Let's set the facts straight on the election. The U.S. Supreme Court voted 7-2 to overturn the Florida Supreme Court ruling that allowed for recounts of disputed ballots in the state. This is a clear and overwhelming majority of the court that ruled that the court had overstepped its constitutional authority. This is the ruling that put a stake through the heart of the Democrats' efforts to overturn the election.
Naturally they and the press don't want to use this ratio, so they fall back on the close 5-4 ruling in deciding that there was no constitutionally acceptable procedure for a new recount to proceed by the Dec. 18 deadline.
Again, the first ruling killed Gore's chances since the only way he was going to get enough votes in the first place was by counting dimpled and pregnant chad, which had never been counted in Florida elections before, by the way. (Remember the machine count had already confirmed Bush's victory at least twice.) Also, those proposing the abolition of the Electoral College are being short-sighted or are partisans who see nothing wrong with a handful of major metropolitan areas along the east and west coasts deciding the election.
Yes, Mr. Gore received the majority of the popular vote by some 300,000 votes, but Mr. Bush carried the Electoral College. When compared to a football game Mr. Gore may have gotten the most yardage, but Mr. Bush won the game on points.

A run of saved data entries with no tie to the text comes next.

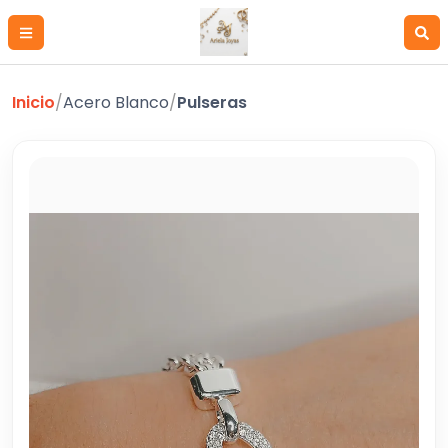
Inicio
/
Acero Blanco
/
Pulseras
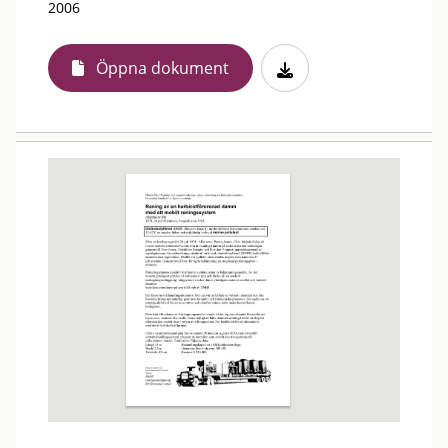
2006
Öppna dokument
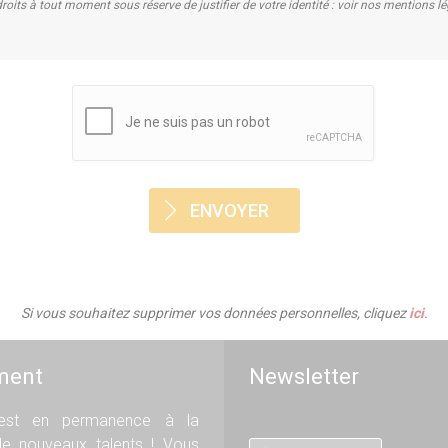
roits à tout moment sous réserve de justifier de votre identité : voir nos mentions l
Si vous souhaitez supprimer vos données personnelles, cliquez
ici
.
ment
Newsletter
st en permanence à la
de nouveaux talents ! Vous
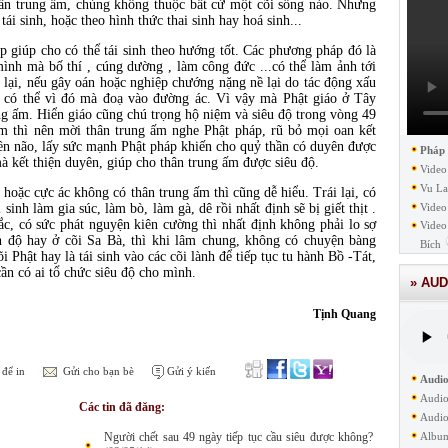
hân trung ấm, chúng không thuộc bất cứ một cõi sống nào. Nhưng
ái sinh, hoặc theo hình thức thai sinh hay hoá sinh...
iúp cho có thể tái sinh theo hướng tốt. Các phương pháp đó là
ình mà bố thí , cúng dường , làm công đức ...có thể làm ảnh tới
lại, nếu gây oán hoặc nghiệp chướng nặng nề lại do tác động xấu
m có thể vì đó mà đoạ vào đường ác. Vì vậy mà Phật giáo ở Tây
ung ấm. Hiển giáo cũng chú trọng hộ niệm và siêu độ trong vòng 49
m thì nên mời thân trung ấm nghe Phật pháp, rũ bỏ mọi oan kết
ền não, lấy sức mạnh Phật pháp khiến cho quỷ thần có duyên được
Pháp
à kết thiện duyên, giúp cho thân trung ấm được siêu độ.
Video
Vu La
ặc cực ác không có thân trung ấm thì cũng dễ hiểu. Trái lại, có
 sinh làm gia súc, làm bò, làm gà, dê rồi nhất định sẽ bị giết thịt .
Video
sắc, có sức phát nguyện kiên cường thì nhất định không phải lo sợ
Video
h độ hay ở cõi Sa Bà, thì khi lâm chung, không có chuyện bàng
Bích
i Phật hay là tái sinh vào các cõi lành để tiếp tục tu hành Bồ -Tát,
ần có ai tổ chức siêu độ cho mình.
» AUD
Tịnh Quang
để in
Gửi cho bạn bè
Gửi ý kiến
Audio
Audio
Các tin đã đăng:
Audio
Người chết sau 49 ngày tiếp tục cầu siêu được không?
Albu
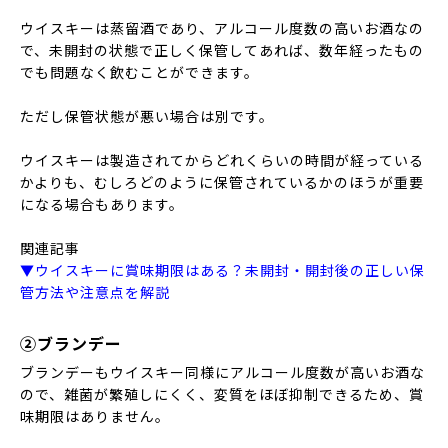
ウイスキーは蒸留酒であり、アルコール度数の高いお酒なの
で、未開封の状態で正しく保管してあれば、数年経ったもの
でも問題なく飲むことができます。
ただし保管状態が悪い場合は別です。
ウイスキーは製造されてからどれくらいの時間が経っている
かよりも、むしろどのように保管されているかのほうが重要
になる場合もあります。
関連記事
▼ウイスキーに賞味期限はある？未開封・開封後の正しい保
管方法や注意点を解説
②ブランデー
ブランデーもウイスキー同様にアルコール度数が高いお酒な
ので、雑菌が繁殖しにくく、変質をほぼ抑制できるため、賞
味期限はありません。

I suggest that if you eliminate the felons, the dead, the double votes and the illegal aliens that were counted, and add the absentee and military votes that were not, Mr. Bush would easily carry the popular vote as well.
However, it's irrelevant, the numbers we have now are official. What we have learned is that the process is ugly, it's bitter, and you may not like the results, but it works. Mr. Bush won, Mr. Gore lost, get over it and let's move on.